**Work instructions:**
Report each line below that carries the word "евро".

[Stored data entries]
----------------------------------------

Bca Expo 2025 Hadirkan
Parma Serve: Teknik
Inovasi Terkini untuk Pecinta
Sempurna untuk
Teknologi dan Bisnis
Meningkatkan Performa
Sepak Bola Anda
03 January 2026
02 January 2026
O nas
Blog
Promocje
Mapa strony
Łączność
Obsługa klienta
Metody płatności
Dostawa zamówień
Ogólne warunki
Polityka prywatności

----------------------------------------

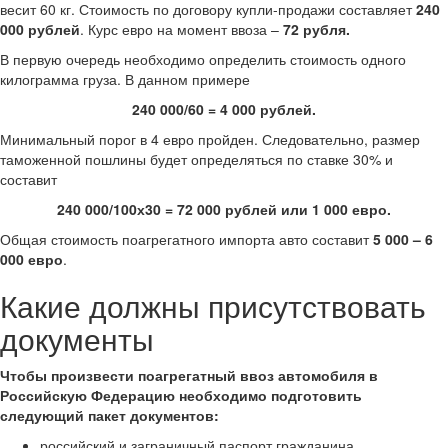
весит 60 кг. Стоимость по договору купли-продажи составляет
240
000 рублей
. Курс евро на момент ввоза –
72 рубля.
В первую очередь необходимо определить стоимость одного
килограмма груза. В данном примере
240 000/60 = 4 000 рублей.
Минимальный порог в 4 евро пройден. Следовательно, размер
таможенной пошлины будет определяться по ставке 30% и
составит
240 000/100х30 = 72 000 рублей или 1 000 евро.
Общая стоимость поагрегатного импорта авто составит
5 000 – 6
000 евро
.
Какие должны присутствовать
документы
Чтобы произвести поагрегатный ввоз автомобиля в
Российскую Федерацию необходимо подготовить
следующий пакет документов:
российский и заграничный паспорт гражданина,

----------------------------------------

**Answer for this exercise:**
. Курс евро на момент ввоза –
Минимальный порог в 4 евро пройден. Следовательно, размер
240 000/100х30 = 72 000 рублей или 1 000 евро.
000 евро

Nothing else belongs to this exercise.